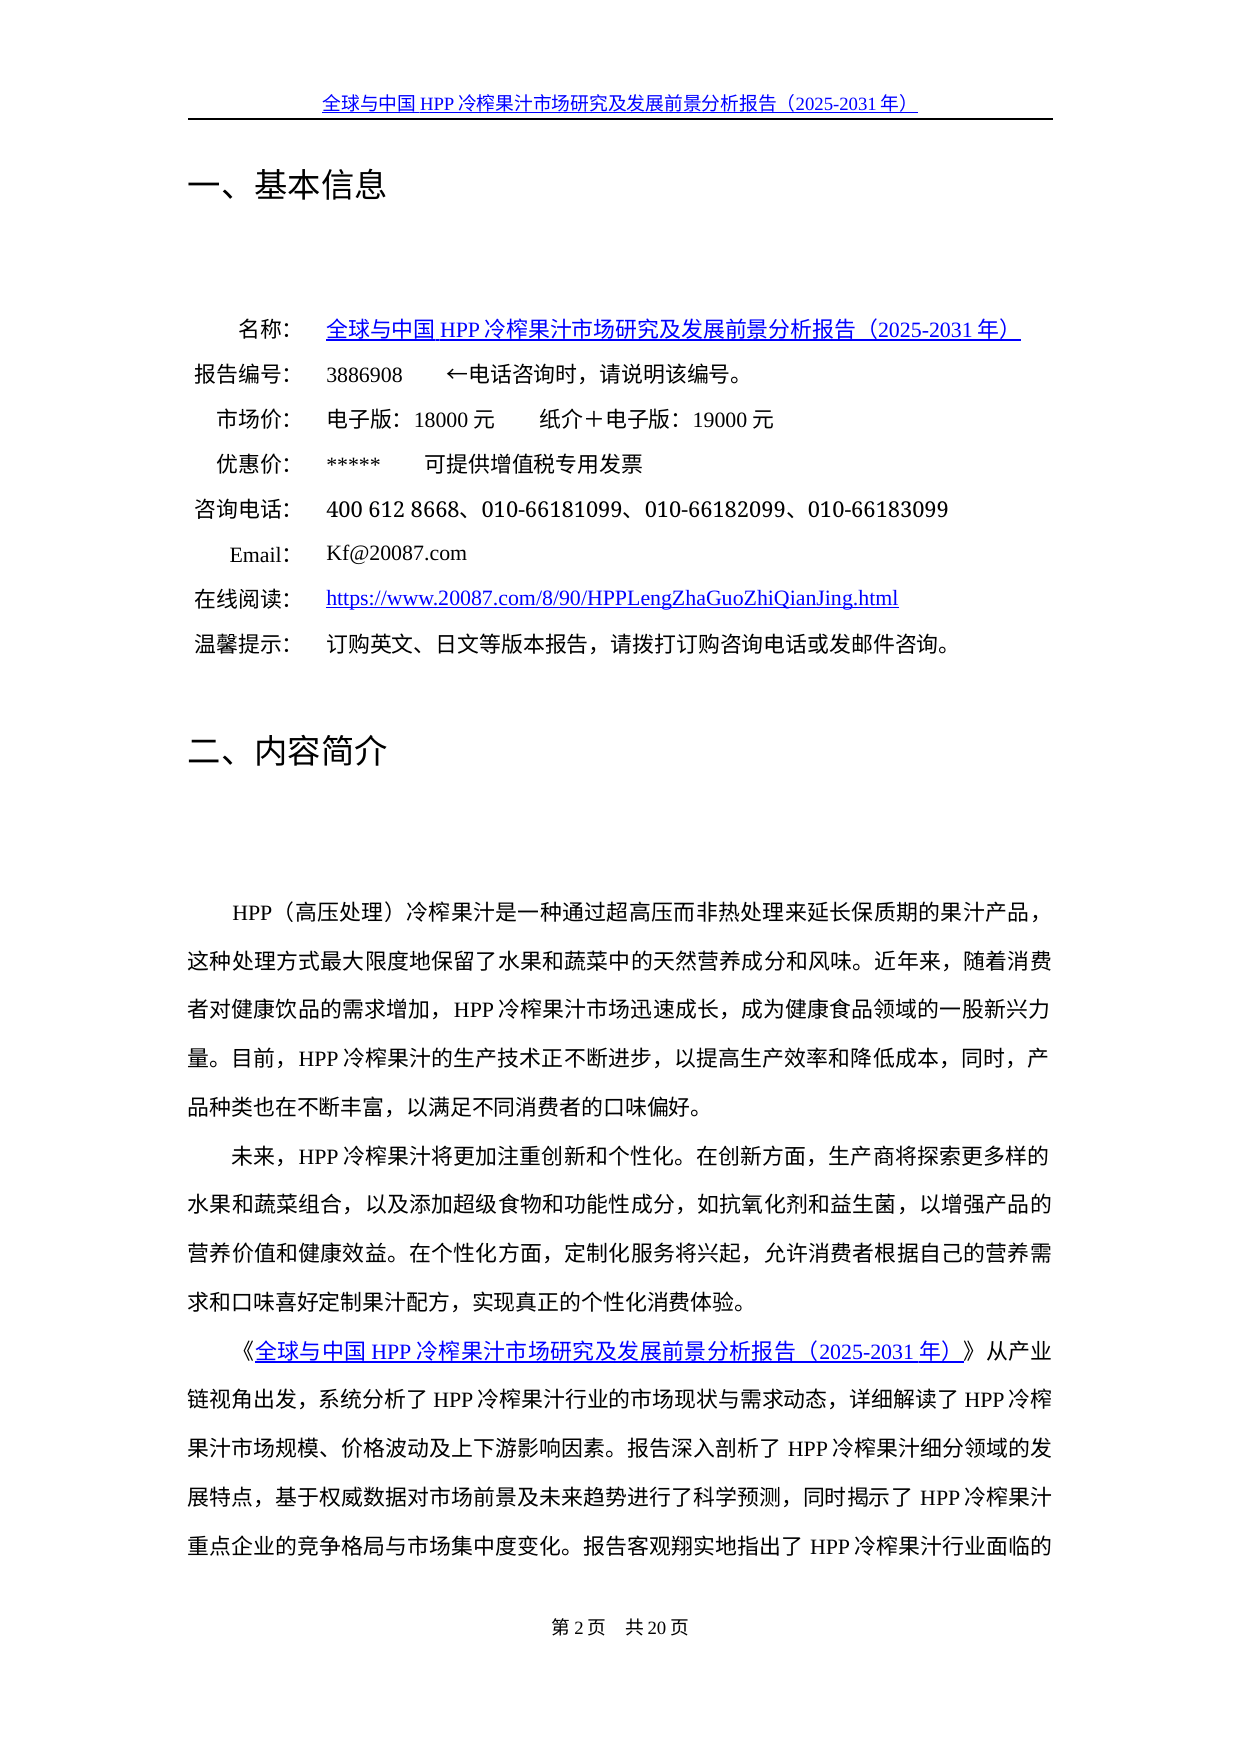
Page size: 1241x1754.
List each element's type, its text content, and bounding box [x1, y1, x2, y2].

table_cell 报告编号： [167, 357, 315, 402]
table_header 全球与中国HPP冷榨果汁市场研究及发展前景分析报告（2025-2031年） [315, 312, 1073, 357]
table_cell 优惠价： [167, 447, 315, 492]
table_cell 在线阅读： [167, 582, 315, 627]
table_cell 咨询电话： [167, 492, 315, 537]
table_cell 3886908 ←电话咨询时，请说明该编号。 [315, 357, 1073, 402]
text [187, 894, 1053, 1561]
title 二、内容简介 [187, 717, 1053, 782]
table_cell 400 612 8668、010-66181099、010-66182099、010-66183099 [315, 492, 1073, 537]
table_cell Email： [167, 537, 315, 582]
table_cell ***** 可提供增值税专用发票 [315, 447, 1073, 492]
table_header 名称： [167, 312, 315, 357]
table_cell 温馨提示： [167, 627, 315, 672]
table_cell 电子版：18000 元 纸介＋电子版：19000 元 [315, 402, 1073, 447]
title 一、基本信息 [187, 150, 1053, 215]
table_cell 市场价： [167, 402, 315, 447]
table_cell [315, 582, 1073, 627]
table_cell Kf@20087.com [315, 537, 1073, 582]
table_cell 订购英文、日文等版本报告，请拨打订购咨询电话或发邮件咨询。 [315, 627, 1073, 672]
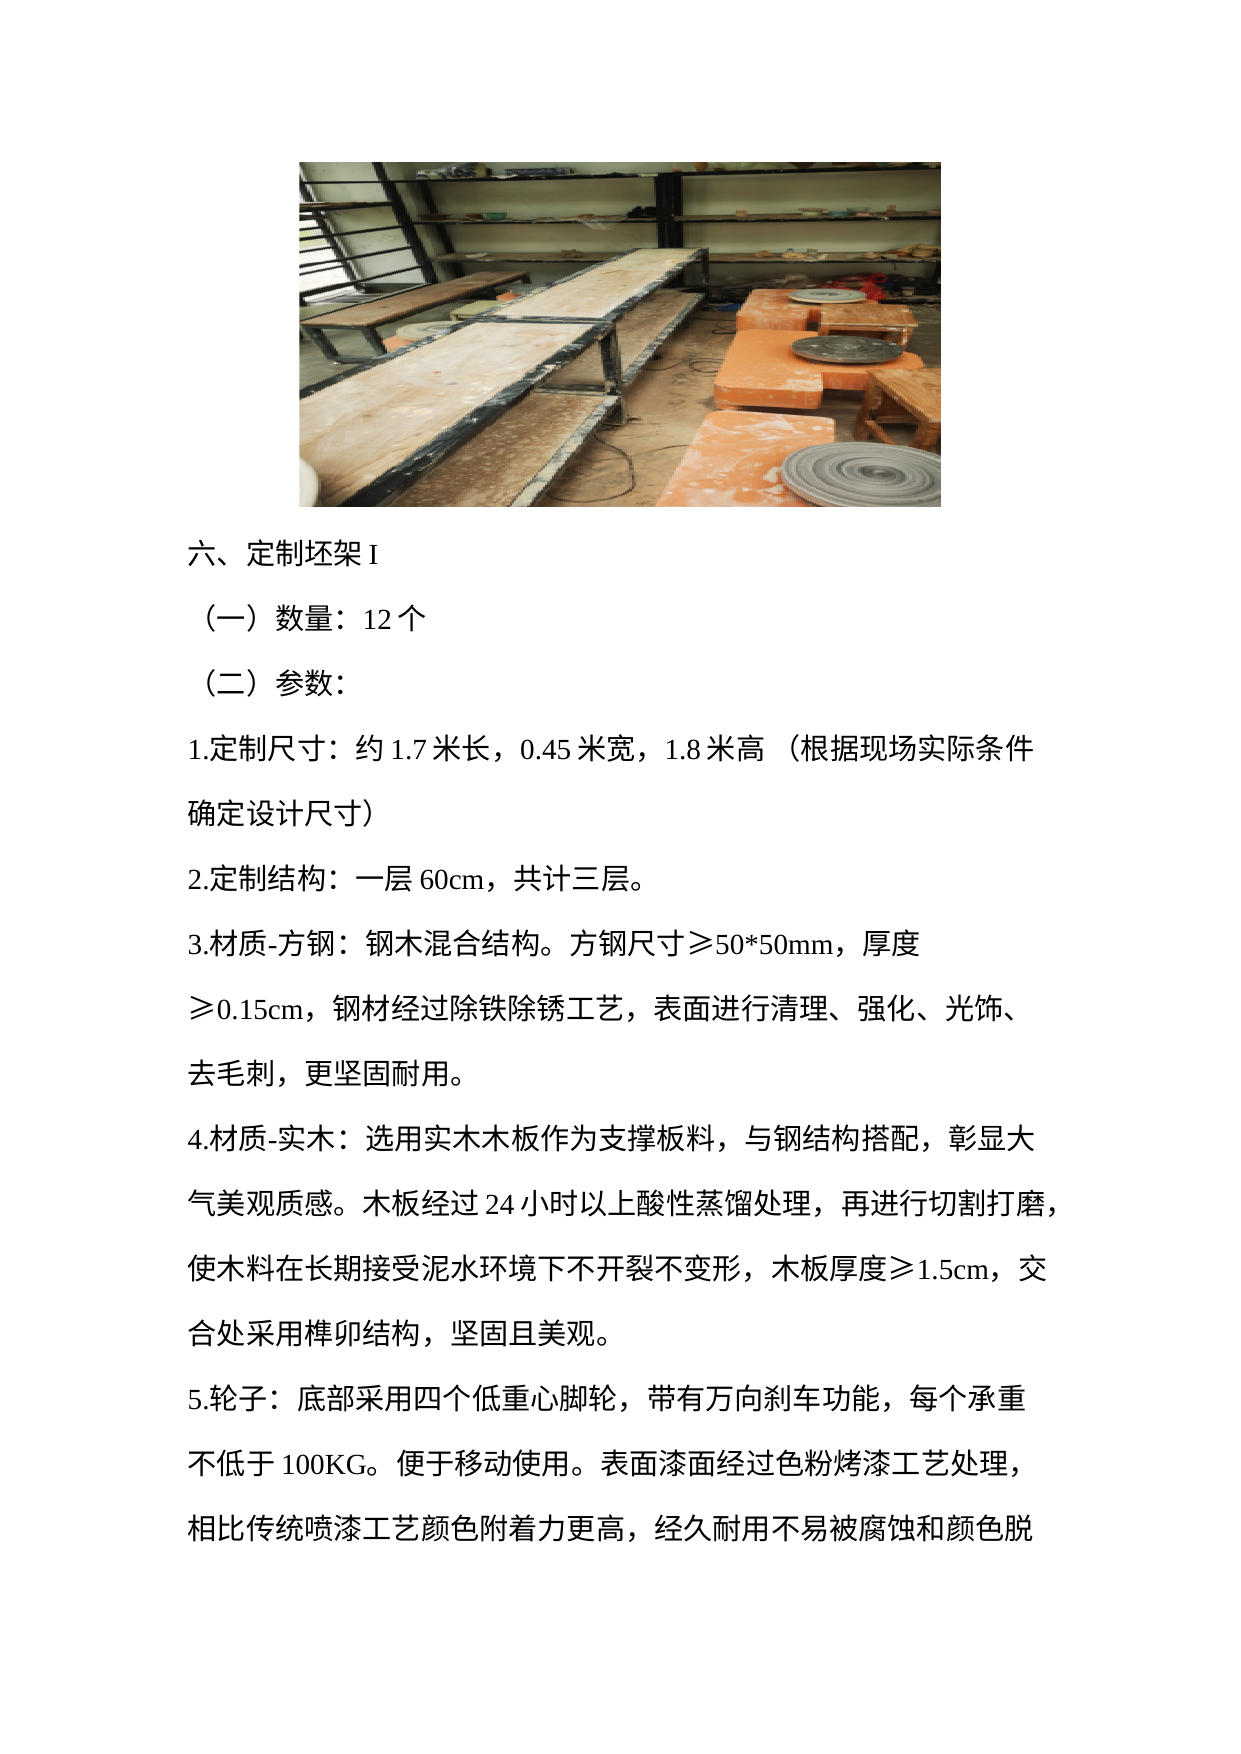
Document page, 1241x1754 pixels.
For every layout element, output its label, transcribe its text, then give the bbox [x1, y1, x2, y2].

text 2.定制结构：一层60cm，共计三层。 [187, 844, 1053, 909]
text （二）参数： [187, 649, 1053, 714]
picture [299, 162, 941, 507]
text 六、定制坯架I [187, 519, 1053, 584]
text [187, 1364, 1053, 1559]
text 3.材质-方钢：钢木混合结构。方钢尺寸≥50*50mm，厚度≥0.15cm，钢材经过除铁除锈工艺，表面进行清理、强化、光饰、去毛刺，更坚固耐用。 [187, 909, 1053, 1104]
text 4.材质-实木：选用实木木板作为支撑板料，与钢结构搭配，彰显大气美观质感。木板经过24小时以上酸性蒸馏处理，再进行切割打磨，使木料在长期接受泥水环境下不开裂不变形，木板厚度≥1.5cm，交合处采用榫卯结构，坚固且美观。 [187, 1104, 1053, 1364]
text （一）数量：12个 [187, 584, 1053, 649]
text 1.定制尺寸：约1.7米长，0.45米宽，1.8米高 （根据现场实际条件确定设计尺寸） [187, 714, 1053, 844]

+--

## Task goal:
Check every line above for the word "title" and copy those that have it.

## Exercise result:
title 二、内容简介 [187, 717, 1053, 782]
title 一、基本信息 [187, 150, 1053, 215]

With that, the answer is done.